**Work to be completed:** Retype the tail of the data exactly, starting at the line containing "- watch device at [123, 198, 233, 284]" and stopping at the last line.

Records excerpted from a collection
--------------------------------

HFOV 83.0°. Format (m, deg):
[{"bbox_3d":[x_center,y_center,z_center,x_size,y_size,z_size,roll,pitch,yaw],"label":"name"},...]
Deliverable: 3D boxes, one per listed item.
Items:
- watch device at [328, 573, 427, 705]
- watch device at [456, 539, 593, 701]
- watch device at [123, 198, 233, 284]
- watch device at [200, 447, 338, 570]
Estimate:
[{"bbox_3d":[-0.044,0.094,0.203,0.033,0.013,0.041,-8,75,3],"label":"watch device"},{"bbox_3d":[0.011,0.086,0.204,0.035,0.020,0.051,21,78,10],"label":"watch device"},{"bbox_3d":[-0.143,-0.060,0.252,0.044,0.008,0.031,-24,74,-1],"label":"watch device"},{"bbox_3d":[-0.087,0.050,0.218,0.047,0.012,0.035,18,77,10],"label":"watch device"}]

--------------------------------

**Result:**
- watch device at [123, 198, 233, 284]
- watch device at [200, 447, 338, 570]
Estimate:
[{"bbox_3d":[-0.044,0.094,0.203,0.033,0.013,0.041,-8,75,3],"label":"watch device"},{"bbox_3d":[0.011,0.086,0.204,0.035,0.020,0.051,21,78,10],"label":"watch device"},{"bbox_3d":[-0.143,-0.060,0.252,0.044,0.008,0.031,-24,74,-1],"label":"watch device"},{"bbox_3d":[-0.087,0.050,0.218,0.047,0.012,0.035,18,77,10],"label":"watch device"}]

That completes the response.